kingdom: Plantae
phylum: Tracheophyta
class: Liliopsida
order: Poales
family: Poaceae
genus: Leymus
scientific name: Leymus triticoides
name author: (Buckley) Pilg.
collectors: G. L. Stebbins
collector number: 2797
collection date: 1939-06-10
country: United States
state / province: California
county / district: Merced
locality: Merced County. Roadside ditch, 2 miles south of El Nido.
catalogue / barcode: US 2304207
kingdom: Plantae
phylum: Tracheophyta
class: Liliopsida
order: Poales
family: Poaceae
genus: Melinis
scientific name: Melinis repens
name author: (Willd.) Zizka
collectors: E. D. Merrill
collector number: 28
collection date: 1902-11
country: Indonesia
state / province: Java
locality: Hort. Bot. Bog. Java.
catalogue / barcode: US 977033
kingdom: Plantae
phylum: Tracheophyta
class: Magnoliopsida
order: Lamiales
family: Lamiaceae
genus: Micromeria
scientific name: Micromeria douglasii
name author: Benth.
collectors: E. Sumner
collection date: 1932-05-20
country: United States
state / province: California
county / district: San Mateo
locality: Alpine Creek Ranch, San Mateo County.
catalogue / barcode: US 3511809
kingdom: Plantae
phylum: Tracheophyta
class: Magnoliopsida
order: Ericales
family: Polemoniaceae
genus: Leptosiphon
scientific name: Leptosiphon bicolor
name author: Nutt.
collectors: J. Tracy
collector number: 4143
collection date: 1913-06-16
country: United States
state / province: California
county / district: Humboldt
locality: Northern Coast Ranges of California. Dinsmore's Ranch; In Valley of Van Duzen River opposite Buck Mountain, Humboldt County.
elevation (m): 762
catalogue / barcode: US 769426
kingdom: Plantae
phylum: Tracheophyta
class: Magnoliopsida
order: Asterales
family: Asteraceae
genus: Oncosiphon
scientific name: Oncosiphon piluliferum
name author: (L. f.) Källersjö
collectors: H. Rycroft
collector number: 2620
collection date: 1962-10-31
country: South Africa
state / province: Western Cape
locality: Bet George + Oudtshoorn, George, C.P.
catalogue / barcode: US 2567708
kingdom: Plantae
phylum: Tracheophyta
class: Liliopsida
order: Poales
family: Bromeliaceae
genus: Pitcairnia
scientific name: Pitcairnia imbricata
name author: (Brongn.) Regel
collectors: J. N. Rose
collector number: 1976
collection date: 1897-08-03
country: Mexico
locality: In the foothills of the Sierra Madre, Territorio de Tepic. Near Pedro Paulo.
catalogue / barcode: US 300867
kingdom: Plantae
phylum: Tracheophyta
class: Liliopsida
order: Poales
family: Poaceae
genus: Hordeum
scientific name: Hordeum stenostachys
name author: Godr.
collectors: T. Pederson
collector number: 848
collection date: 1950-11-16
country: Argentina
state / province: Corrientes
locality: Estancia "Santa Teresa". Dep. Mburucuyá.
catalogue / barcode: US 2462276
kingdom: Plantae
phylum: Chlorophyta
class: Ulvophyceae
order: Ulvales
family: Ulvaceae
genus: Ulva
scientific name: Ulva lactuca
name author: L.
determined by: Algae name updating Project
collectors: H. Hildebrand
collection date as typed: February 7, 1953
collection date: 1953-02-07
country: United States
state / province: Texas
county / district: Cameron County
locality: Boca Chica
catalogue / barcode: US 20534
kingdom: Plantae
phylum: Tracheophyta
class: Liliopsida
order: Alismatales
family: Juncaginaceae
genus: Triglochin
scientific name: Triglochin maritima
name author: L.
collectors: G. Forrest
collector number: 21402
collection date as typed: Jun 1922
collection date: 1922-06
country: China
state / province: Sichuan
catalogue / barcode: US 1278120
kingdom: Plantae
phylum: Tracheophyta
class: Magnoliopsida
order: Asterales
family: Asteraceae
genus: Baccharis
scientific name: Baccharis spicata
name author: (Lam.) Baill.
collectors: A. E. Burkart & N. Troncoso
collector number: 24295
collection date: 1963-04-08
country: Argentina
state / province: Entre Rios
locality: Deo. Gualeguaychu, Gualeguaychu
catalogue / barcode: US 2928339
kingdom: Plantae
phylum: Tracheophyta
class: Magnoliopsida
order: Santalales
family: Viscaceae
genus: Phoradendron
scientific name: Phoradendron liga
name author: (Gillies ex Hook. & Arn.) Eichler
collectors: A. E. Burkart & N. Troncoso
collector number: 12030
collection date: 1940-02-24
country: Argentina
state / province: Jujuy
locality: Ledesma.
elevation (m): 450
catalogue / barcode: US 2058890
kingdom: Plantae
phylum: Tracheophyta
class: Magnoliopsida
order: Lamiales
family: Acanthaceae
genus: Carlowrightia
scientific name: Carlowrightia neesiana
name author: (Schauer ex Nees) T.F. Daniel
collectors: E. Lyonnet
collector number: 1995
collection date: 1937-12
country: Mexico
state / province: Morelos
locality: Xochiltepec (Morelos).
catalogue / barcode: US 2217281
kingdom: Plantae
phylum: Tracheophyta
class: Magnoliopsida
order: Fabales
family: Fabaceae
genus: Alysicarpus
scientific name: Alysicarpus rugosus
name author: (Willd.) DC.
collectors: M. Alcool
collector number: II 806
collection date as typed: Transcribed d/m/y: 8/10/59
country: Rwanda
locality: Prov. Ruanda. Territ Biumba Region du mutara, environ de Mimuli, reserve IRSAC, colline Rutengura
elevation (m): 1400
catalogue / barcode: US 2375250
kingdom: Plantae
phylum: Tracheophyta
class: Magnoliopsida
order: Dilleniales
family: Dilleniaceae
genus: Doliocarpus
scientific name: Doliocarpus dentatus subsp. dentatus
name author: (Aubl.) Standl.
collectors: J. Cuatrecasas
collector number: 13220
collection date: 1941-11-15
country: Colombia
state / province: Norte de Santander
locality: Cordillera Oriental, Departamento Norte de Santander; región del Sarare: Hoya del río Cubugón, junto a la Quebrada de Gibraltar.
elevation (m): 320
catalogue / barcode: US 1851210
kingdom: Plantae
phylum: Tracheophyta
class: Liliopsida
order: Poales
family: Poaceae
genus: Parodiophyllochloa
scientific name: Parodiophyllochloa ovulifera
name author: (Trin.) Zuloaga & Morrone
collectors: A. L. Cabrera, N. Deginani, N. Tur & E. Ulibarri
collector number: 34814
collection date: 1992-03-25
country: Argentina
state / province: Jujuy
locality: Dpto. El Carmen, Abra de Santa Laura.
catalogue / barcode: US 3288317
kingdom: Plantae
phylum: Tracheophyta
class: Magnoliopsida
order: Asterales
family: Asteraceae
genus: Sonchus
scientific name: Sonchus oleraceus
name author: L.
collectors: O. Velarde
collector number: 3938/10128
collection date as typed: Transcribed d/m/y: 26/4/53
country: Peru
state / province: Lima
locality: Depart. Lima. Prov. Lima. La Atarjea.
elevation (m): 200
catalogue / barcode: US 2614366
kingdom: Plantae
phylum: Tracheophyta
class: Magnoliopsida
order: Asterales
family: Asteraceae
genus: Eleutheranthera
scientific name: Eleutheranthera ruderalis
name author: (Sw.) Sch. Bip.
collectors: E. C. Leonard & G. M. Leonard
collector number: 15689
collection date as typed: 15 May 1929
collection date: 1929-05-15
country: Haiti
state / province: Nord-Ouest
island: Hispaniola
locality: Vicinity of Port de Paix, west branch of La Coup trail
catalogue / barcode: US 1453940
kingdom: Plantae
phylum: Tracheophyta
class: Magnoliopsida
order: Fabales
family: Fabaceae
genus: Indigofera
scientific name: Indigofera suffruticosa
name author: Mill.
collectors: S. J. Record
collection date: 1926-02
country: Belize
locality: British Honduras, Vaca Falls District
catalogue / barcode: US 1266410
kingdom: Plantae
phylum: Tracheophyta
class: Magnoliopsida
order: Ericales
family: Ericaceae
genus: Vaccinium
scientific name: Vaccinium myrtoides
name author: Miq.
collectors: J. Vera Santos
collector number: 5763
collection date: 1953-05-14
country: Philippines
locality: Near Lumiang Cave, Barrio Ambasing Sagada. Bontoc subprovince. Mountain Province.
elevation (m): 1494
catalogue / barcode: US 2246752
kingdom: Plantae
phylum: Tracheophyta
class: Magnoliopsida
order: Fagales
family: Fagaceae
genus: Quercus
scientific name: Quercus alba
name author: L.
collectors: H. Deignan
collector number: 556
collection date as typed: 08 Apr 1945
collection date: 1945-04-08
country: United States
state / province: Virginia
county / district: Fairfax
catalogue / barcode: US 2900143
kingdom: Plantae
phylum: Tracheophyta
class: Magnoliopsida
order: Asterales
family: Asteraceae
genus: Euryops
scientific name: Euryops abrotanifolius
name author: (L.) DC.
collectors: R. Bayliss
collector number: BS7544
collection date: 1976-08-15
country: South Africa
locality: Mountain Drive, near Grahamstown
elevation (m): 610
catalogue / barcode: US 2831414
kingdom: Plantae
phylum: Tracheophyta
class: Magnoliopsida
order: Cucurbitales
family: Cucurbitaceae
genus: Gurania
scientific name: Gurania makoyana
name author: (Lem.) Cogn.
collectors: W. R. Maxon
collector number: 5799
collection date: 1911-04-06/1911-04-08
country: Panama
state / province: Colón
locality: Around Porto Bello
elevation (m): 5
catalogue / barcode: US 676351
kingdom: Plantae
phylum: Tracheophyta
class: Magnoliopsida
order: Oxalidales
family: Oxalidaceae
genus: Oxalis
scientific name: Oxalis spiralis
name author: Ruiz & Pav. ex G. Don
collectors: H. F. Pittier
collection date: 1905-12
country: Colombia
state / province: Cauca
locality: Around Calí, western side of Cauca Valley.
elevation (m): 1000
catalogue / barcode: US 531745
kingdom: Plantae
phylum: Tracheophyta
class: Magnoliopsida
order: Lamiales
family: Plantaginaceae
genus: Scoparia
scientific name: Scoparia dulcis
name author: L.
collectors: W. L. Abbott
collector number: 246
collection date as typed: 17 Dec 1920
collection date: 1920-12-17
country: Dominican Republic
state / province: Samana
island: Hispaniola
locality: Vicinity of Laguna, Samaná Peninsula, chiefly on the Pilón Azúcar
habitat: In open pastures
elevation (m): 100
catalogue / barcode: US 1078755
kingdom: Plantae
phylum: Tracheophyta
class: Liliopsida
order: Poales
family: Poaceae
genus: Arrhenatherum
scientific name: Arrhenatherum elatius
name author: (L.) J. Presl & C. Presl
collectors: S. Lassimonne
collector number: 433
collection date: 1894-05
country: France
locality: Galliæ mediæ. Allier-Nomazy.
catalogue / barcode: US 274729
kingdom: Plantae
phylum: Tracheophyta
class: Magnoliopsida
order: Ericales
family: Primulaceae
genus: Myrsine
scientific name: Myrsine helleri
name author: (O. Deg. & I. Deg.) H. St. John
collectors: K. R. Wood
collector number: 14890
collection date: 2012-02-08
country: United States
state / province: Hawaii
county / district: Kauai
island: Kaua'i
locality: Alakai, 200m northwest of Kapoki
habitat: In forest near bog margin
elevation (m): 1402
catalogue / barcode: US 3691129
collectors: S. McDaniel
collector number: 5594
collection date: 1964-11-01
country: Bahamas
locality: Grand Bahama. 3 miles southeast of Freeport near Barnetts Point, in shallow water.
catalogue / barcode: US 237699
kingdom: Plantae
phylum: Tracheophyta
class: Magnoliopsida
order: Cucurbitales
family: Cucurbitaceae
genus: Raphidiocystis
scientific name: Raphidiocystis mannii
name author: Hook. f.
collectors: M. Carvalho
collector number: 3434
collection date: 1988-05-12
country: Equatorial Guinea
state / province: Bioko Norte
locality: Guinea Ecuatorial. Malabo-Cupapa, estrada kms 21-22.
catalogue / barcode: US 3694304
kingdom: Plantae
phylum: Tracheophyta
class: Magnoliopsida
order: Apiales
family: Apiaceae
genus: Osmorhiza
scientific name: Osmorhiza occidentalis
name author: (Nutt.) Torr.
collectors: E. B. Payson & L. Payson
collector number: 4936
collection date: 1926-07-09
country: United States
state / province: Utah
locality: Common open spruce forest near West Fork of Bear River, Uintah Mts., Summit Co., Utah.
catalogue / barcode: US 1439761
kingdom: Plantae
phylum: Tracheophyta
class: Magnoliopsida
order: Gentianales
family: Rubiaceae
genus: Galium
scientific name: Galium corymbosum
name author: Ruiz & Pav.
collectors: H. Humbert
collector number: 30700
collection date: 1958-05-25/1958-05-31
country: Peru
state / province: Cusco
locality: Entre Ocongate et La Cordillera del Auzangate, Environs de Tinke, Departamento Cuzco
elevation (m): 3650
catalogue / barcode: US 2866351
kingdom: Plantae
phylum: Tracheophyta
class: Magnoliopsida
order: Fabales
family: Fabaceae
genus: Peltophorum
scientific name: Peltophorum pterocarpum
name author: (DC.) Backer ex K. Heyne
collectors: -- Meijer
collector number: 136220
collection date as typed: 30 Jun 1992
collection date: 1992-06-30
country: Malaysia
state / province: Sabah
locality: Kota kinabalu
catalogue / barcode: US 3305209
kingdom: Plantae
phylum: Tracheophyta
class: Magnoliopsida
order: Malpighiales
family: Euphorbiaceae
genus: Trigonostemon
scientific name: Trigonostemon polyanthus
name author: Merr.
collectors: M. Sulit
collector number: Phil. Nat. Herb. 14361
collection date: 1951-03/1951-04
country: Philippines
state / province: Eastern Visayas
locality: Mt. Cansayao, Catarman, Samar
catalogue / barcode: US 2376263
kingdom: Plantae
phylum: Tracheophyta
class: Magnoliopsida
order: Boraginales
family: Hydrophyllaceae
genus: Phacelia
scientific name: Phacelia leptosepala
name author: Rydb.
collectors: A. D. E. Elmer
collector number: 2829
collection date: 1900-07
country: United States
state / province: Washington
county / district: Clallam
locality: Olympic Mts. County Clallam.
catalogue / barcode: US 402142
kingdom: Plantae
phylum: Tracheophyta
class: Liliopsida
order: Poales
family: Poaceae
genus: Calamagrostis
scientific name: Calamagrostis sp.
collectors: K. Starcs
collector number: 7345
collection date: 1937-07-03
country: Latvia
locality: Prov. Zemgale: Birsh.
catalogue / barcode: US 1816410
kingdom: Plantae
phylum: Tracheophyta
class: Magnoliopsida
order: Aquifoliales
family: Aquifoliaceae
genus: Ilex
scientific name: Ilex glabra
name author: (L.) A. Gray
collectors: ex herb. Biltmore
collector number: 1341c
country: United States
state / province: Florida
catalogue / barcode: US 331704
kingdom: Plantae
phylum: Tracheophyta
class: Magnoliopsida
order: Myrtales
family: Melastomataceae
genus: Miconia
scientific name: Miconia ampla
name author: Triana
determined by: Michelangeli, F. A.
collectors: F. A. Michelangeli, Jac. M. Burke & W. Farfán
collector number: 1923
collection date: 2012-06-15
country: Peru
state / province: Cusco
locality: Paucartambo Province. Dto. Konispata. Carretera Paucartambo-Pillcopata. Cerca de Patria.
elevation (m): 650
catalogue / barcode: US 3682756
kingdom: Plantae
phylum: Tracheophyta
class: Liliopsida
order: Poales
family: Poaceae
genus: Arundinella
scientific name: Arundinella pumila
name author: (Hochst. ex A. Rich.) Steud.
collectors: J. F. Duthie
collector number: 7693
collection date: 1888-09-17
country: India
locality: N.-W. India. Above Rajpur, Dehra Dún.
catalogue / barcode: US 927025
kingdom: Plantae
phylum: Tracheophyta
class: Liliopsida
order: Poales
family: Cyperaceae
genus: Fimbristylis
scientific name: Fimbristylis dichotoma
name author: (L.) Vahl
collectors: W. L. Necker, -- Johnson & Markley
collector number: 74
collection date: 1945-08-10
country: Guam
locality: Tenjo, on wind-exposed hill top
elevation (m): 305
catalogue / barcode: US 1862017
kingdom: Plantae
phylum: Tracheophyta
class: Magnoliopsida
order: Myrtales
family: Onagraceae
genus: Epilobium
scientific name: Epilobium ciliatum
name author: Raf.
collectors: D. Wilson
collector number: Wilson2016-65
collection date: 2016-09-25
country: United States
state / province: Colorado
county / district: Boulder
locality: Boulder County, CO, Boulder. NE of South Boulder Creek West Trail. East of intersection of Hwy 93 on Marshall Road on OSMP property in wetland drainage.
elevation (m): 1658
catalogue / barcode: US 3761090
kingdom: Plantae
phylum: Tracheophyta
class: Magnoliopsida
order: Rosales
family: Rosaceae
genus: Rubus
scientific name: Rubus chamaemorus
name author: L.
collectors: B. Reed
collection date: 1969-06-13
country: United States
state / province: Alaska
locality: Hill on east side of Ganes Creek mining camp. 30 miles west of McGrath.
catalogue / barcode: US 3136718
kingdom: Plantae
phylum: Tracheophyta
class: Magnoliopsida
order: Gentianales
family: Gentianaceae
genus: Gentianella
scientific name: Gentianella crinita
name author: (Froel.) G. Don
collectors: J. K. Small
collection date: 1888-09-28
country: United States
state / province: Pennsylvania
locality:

════════════════════

▸ Required task
Change "name author" to "authority" in the listing lines from the line with "catalogue / barcode: US 3288317" up to and including the line with "collectors: H. Deignan", and give those lines again with everything else unchanged.

▸ Answer to this problem
catalogue / barcode: US 3288317
kingdom: Plantae
phylum: Tracheophyta
class: Magnoliopsida
order: Asterales
family: Asteraceae
genus: Sonchus
scientific name: Sonchus oleraceus
authority: L.
collectors: O. Velarde
collector number: 3938/10128
collection date as typed: Transcribed d/m/y: 26/4/53
country: Peru
state / province: Lima
locality: Depart. Lima. Prov. Lima. La Atarjea.
elevation (m): 200
catalogue / barcode: US 2614366
kingdom: Plantae
phylum: Tracheophyta
class: Magnoliopsida
order: Asterales
family: Asteraceae
genus: Eleutheranthera
scientific name: Eleutheranthera ruderalis
authority: (Sw.) Sch. Bip.
collectors: E. C. Leonard & G. M. Leonard
collector number: 15689
collection date as typed: 15 May 1929
collection date: 1929-05-15
country: Haiti
state / province: Nord-Ouest
island: Hispaniola
locality: Vicinity of Port de Paix, west branch of La Coup trail
catalogue / barcode: US 1453940
kingdom: Plantae
phylum: Tracheophyta
class: Magnoliopsida
order: Fabales
family: Fabaceae
genus: Indigofera
scientific name: Indigofera suffruticosa
authority: Mill.
collectors: S. J. Record
collection date: 1926-02
country: Belize
locality: British Honduras, Vaca Falls District
catalogue / barcode: US 1266410
kingdom: Plantae
phylum: Tracheophyta
class: Magnoliopsida
order: Ericales
family: Ericaceae
genus: Vaccinium
scientific name: Vaccinium myrtoides
authority: Miq.
collectors: J. Vera Santos
collector number: 5763
collection date: 1953-05-14
country: Philippines
locality: Near Lumiang Cave, Barrio Ambasing Sagada. Bontoc subprovince. Mountain Province.
elevation (m): 1494
catalogue / barcode: US 2246752
kingdom: Plantae
phylum: Tracheophyta
class: Magnoliopsida
order: Fagales
family: Fagaceae
genus: Quercus
scientific name: Quercus alba
authority: L.
collectors: H. Deignan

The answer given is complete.